И тайна, и радость
№ 9 (116), декабрь 2011
Фестиваль Большого зала продолжается. 17 ноября состоялся очередной концерт, в котором звучала музыка Бетховена – три последние фортепианные сонаты. За роялем – народный артист России профессор Михаил Воскресенский.
Подобные концерты надолго остаются в памяти: проходят неделя, месяц – а воспоминания такие же волнующие и живые, как в тот вечер. Но что именно запомнилось? Пытаясь в этом разобраться, приходишь к выводу: не детали, не частности, а что-то крупное, цельное, всеобъемлющее. Некое единое звуковое пространство и особая «генеральная интонация», которая проходит насквозь через всю музыку и оставляет в душе слушателя трудноуловимый, но ясно ощутимый отзвук.
Если попытаться выразить впечатления от услышанного самыми простыми словами, получится, наверное, так: мягкость, тепло, доброта. А еще – мудрость и покой. И – тайна. Чтобы воплотить все это в звучании, исполнителю необходим не только талант, не только высокий уровень мастерства, но и огромный опыт – как художественный, так и чисто человеческий. Далеко не всякому музыканту, даже одаренному, подвластна тайна музыки последних сонат Бетховена.
У Воскресенского тайна была заключена прежде всего в звуке. Иногда казалось, что это уже не фортепианный звук. Рояль как будто исчезает – на смену ему приходит какой-то неведомый инструмент. В звуке не остается ни следа «ударности»; порой он совершенно истаивает, оказывается на грани исчезновения, но при этом никогда не становится бледным и поверхностным: всегда сфокусированный, внутренне наполненный… Особенно удивительным был финал последней сонаты: в теме Ариетты – затаенные аккорды с гулкими басами и тонко прорисованной мелодией; в последних вариациях – струящаяся звучность в высоком регистре, как поток тихого, чистого света.

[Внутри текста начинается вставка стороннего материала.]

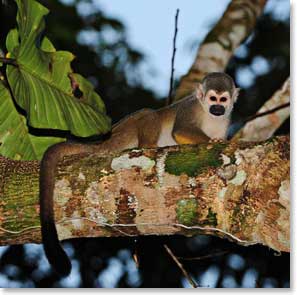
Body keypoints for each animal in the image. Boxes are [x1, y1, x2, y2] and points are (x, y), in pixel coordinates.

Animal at [39, 73, 238, 276]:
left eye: (223, 100)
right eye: (213, 98)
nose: (217, 108)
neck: (208, 114)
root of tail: (106, 140)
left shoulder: (226, 120)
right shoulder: (190, 108)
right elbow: (181, 130)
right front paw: (215, 141)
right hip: (127, 130)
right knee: (150, 114)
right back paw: (150, 145)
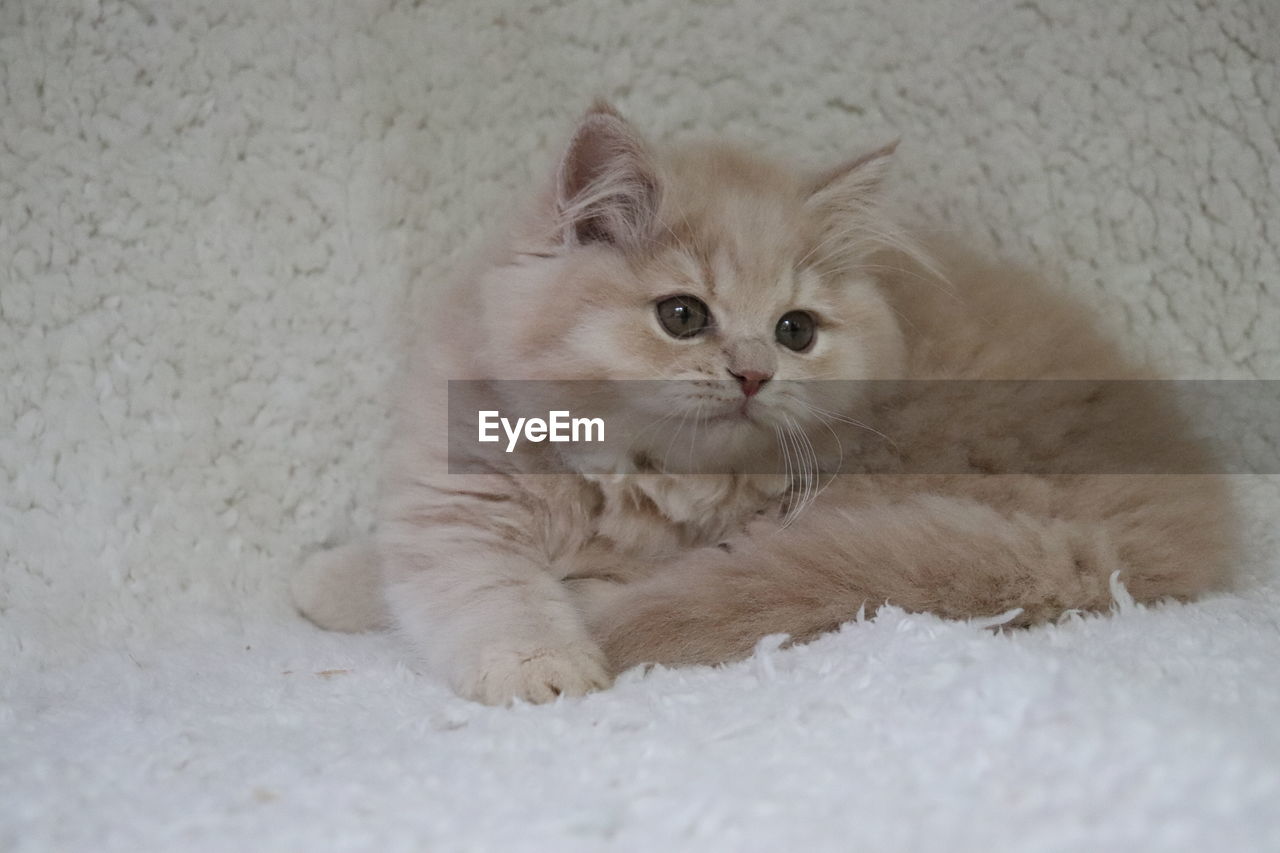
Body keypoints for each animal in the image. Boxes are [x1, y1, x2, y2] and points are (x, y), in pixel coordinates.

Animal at [290, 101, 1228, 701]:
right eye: (682, 316)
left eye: (795, 330)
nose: (752, 374)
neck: (610, 467)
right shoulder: (460, 483)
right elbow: (438, 567)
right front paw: (330, 580)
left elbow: (500, 592)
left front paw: (546, 666)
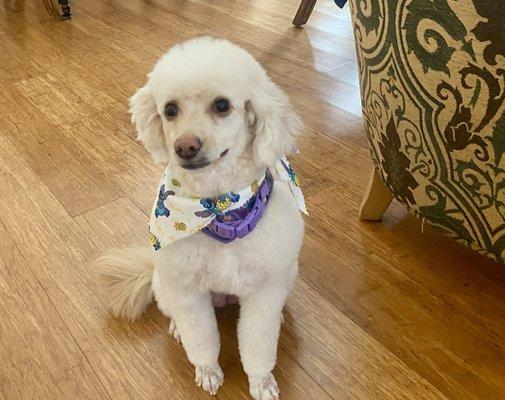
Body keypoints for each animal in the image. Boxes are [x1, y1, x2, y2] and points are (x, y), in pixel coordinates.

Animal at [96, 37, 306, 400]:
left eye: (222, 105)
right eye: (170, 110)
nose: (185, 146)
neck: (221, 207)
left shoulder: (264, 290)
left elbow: (259, 343)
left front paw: (261, 381)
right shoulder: (188, 292)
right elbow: (202, 339)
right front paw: (208, 371)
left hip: (286, 278)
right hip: (165, 286)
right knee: (175, 314)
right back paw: (176, 328)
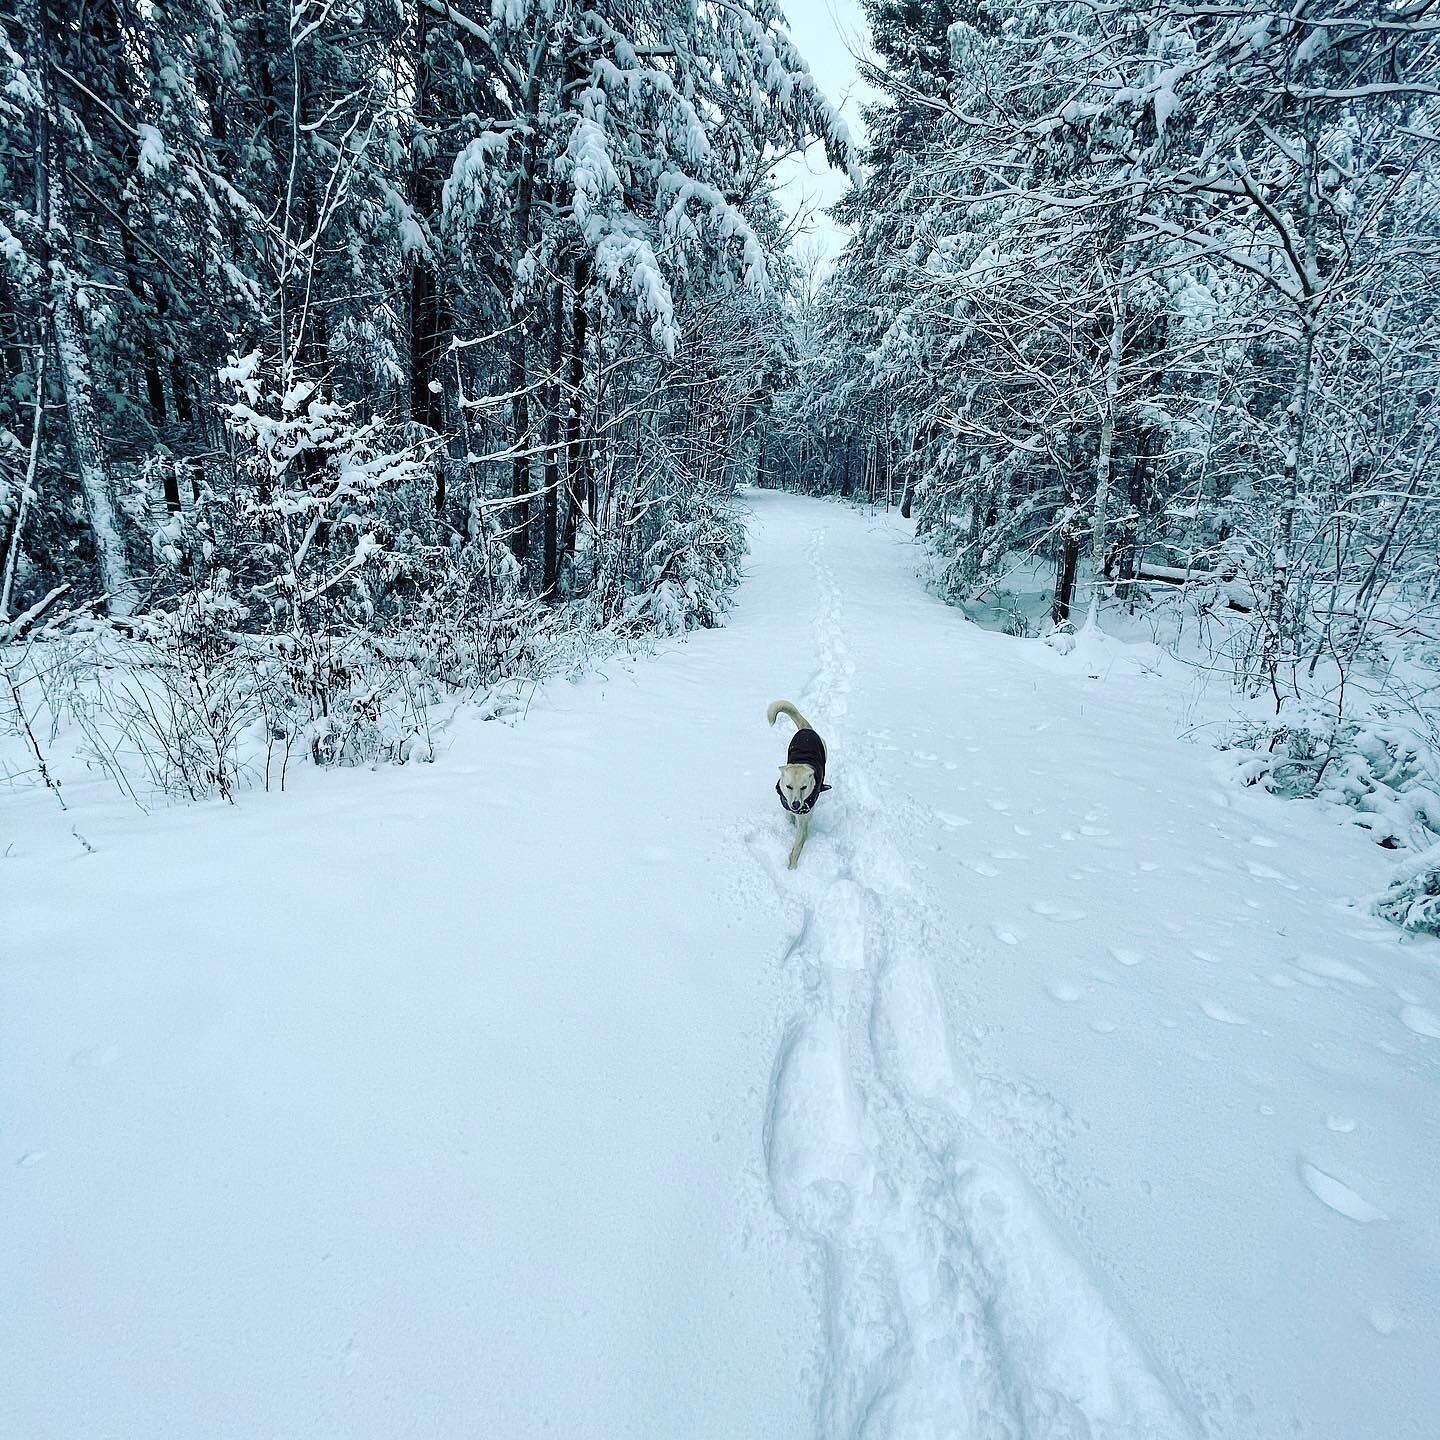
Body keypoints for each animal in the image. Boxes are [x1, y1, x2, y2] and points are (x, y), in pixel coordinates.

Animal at [771, 696, 829, 864]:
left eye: (803, 787)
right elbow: (789, 816)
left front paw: (791, 867)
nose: (796, 804)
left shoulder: (803, 821)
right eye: (789, 786)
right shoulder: (787, 806)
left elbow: (797, 847)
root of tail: (806, 729)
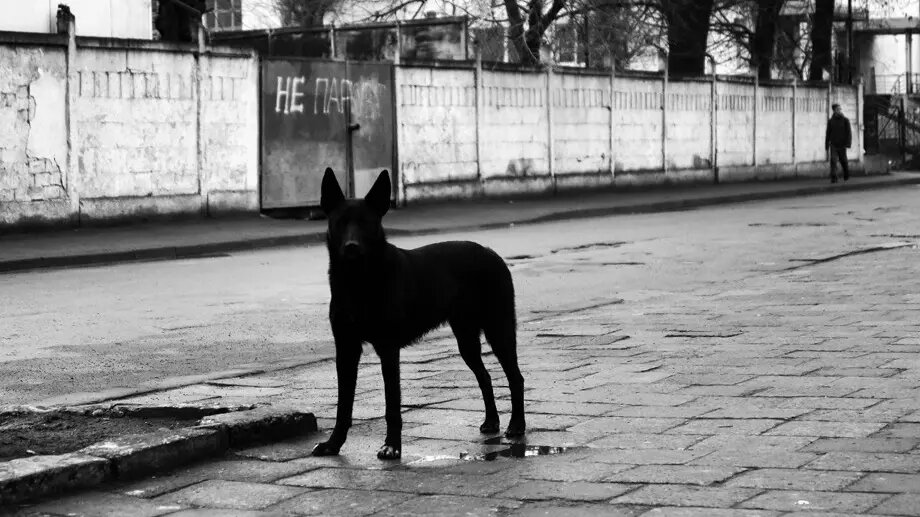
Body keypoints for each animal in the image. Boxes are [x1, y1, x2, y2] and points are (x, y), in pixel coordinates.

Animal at [312, 167, 524, 458]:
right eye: (340, 222)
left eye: (366, 223)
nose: (351, 247)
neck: (360, 281)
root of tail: (492, 253)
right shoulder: (345, 350)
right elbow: (343, 406)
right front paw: (333, 444)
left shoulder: (388, 350)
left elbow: (392, 404)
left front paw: (392, 446)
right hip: (467, 339)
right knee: (485, 376)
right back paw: (492, 421)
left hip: (498, 330)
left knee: (516, 378)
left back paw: (516, 426)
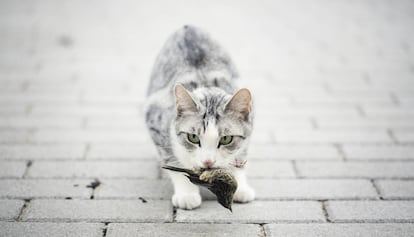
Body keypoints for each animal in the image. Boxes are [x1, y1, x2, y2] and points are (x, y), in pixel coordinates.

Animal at [146, 25, 256, 208]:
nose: (208, 162)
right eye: (193, 137)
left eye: (226, 139)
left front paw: (240, 187)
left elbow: (240, 154)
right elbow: (172, 161)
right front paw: (187, 194)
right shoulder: (155, 119)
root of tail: (187, 26)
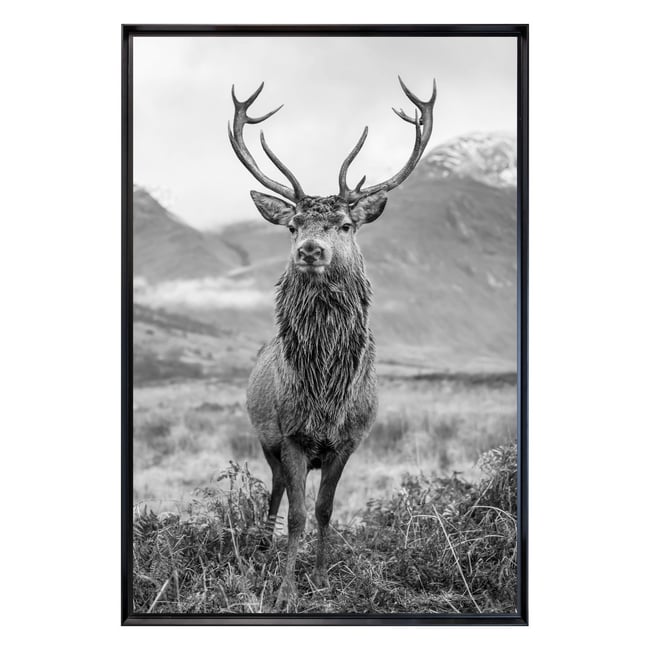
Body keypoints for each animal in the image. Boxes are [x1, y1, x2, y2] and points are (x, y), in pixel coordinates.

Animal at [228, 76, 436, 611]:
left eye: (346, 224)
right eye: (292, 225)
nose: (310, 250)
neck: (325, 394)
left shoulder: (348, 440)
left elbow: (324, 509)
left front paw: (321, 579)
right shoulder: (292, 436)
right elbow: (298, 514)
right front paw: (285, 589)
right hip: (265, 436)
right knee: (275, 490)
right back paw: (263, 547)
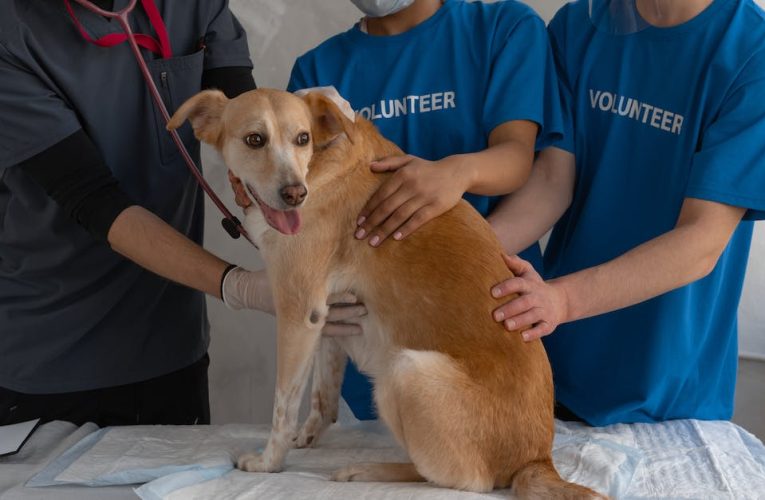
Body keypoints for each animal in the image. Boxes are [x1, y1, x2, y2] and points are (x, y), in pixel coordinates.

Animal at [167, 90, 604, 500]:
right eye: (254, 139)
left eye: (302, 138)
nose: (295, 194)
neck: (320, 162)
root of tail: (537, 460)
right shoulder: (328, 316)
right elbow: (323, 396)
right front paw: (305, 438)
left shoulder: (298, 311)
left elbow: (283, 406)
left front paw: (269, 462)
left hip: (406, 369)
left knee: (464, 479)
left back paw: (369, 469)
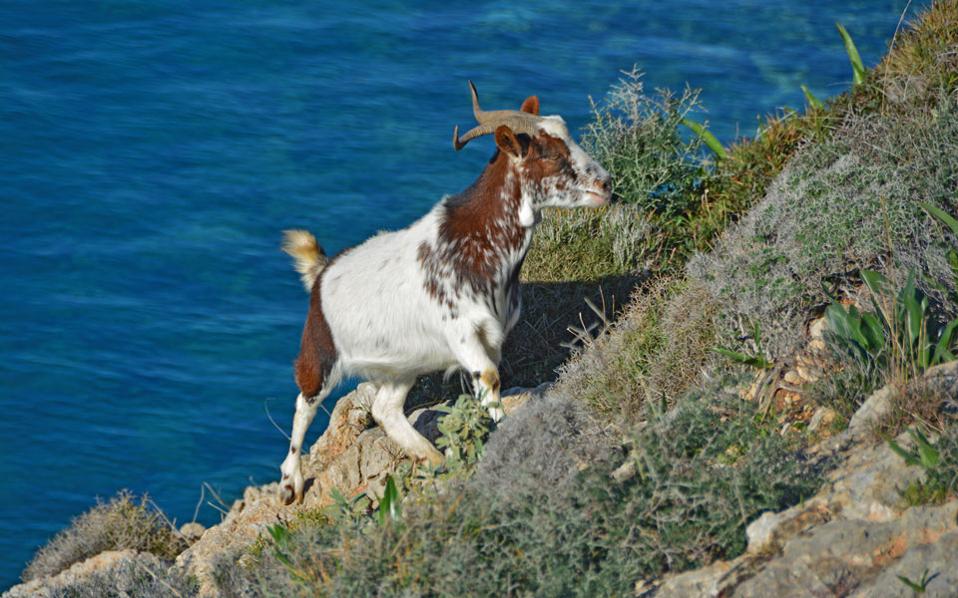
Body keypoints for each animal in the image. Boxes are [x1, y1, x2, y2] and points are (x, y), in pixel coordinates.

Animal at [278, 82, 612, 506]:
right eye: (549, 153)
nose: (606, 184)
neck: (478, 243)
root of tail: (321, 272)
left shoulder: (491, 334)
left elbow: (488, 382)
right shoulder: (461, 330)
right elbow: (489, 378)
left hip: (404, 362)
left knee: (386, 408)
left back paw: (432, 457)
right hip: (320, 351)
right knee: (304, 402)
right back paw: (290, 483)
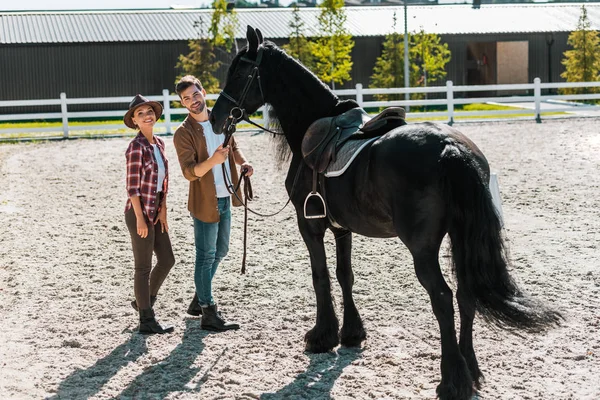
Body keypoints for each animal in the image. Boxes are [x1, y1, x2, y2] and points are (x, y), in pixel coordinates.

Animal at [210, 26, 556, 398]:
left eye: (240, 72)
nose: (215, 117)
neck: (311, 126)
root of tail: (451, 148)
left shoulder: (310, 225)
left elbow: (320, 276)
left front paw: (322, 336)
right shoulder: (342, 227)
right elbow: (344, 275)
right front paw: (350, 333)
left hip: (422, 247)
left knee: (443, 297)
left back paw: (451, 380)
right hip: (460, 236)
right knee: (466, 295)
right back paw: (471, 370)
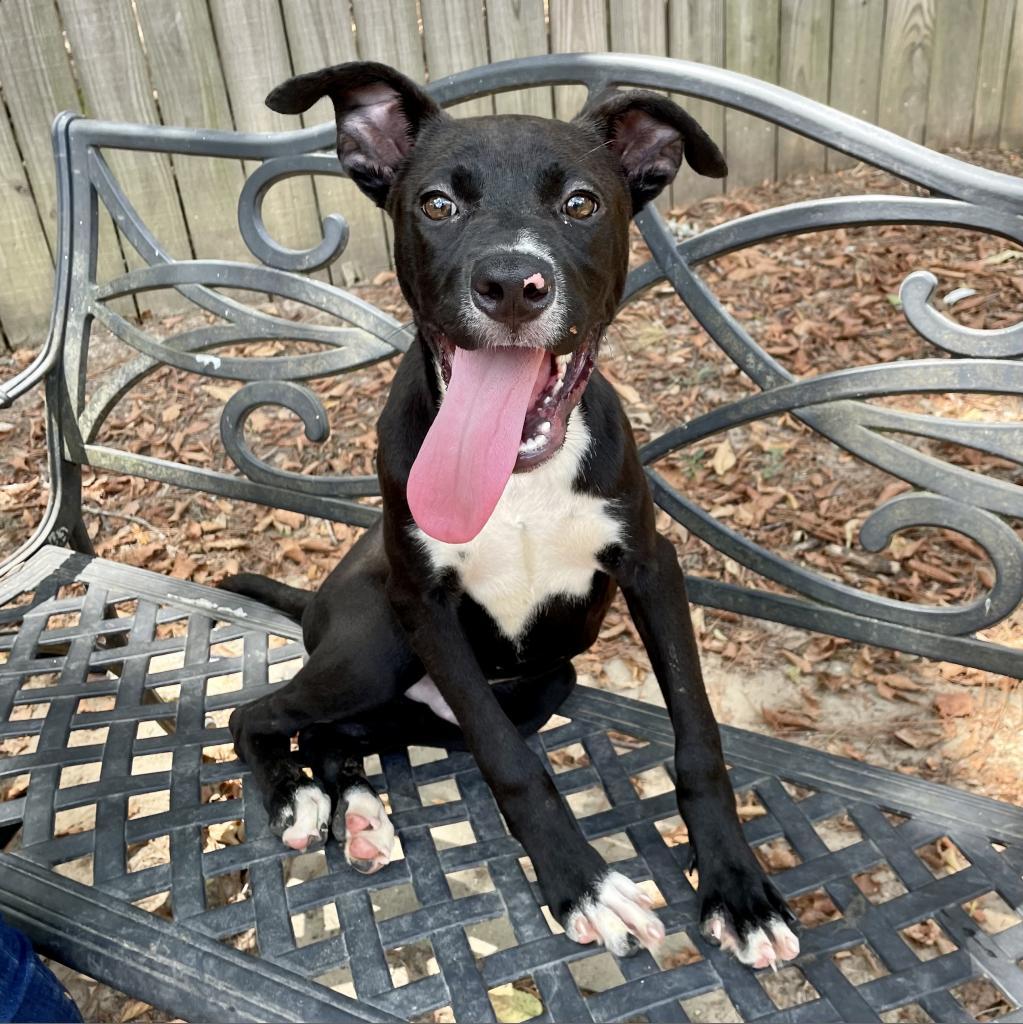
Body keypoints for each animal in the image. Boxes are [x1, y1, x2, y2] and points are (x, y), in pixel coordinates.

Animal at [226, 59, 798, 970]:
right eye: (435, 204)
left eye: (581, 203)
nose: (509, 285)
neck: (516, 480)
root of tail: (315, 599)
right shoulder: (425, 605)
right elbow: (513, 767)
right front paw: (582, 886)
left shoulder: (651, 569)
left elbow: (698, 737)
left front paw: (738, 888)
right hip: (375, 649)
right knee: (257, 714)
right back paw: (299, 801)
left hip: (530, 684)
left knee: (339, 735)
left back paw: (355, 808)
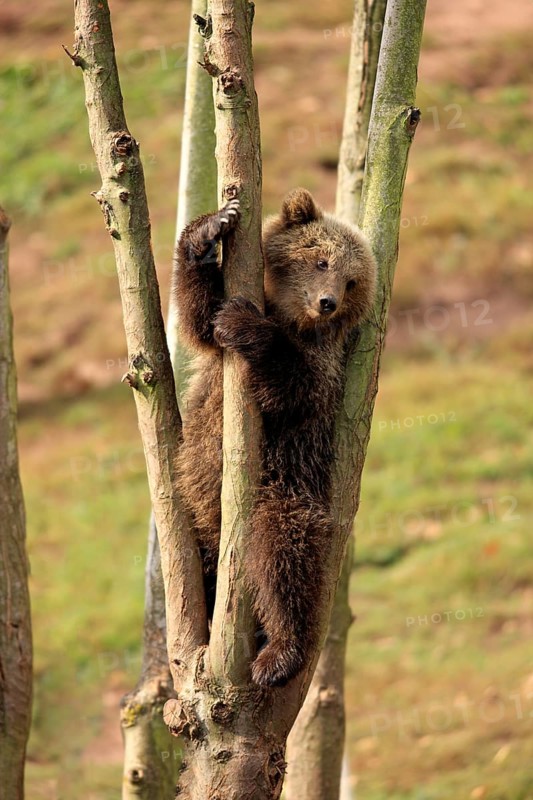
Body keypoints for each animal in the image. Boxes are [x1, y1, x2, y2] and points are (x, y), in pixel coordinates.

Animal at [174, 188, 377, 687]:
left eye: (351, 283)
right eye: (321, 260)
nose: (326, 302)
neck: (289, 315)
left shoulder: (325, 366)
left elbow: (294, 389)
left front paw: (245, 326)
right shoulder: (216, 351)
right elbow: (199, 319)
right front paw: (211, 230)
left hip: (285, 481)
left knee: (283, 549)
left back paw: (279, 652)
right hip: (204, 520)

Но звук – лишь одна из сторон музыки; другая – время, ритм, форма. Внутри каждой из сонат ощущался единый поток времени – он мог ускоряться или замедляться в соответствии с происходящими «событиями», но в целом его течение было неторопливым, без суеты. Поэтому все темповые контрасты получились очень органичными (в том числе в ор. 110, столь необычном по композиционному замыслу) и форма целого была выстроена безупречно.
Более того, все три сонаты прозвучали как единый сверхцикл. Его пронизывали общие «мотивы» и «темы» как смысловые константы – они были тонко подмечены исполнителем; их повторное появление всякий раз было вполне узнаваемым. Светлая, теплая лирика окутала слух уже с первых тактов сонаты ор. 109; затем вернулась в ор. 110, но в несколько другом эмоциональном освещении (и в иной тональной окраске: E-dur звучал ярче и теплее, As-dur – мягче и приглушеннее). Активное, действенное начало заявило о себе в первой части ор. 111, но по-особенному, именно в духе позднего Бетховена. Не острое переживание конфликтов, а сдержанное повествование; не динамика настоящего, а воспоминание о событиях прошлого. К этой же сфере принадлежит и музыка второй части ор. 110. Вдруг вспомнился маленький эпизод из педагогической деятельности профессора Воскресенского: студент в классе играл это скерцо, очень «старался», получалось резко и даже агрессивно; Михаил Сергеевич остановил его и сказал: «Нет, не так, это ведь очень добрая музыка…»
И еще одна категория: радость. В поздних сонатах Бетховена она приобретает иной смысл, чем в симфонической музыке: не гигантское празднество, адресованное всему человечеству, а ликование одинокого духа, вырвавшегося за пределы земного. В финале сонаты ор. 110 достижение радости свершается в два этапа, и это было изумительно передано исполнителем: первая кульминация… неожиданный спад, возвращение Arioso dolente с его пронзительной скорбью… новое восхождение с достижением высшей точки.
Наверное, этот энергетический всплеск и означал выход в иной, высший мир. Далее начинается пребывание в нем – звучит финал ор. 111. Здесь – и радость приобщения к Божественному (ею пронизана одна из вариаций), и покой, просветление, свободное парение духа… Когда после концерта я подошел к маэстро, захотелось непременно что-то сказать о звучании последней сонаты: «запредельная, в космос обращенная музыка». Михаил Сергеевич поправил меня: «не в космос, а к Богу». И этим маленьким замечанием все было сказано.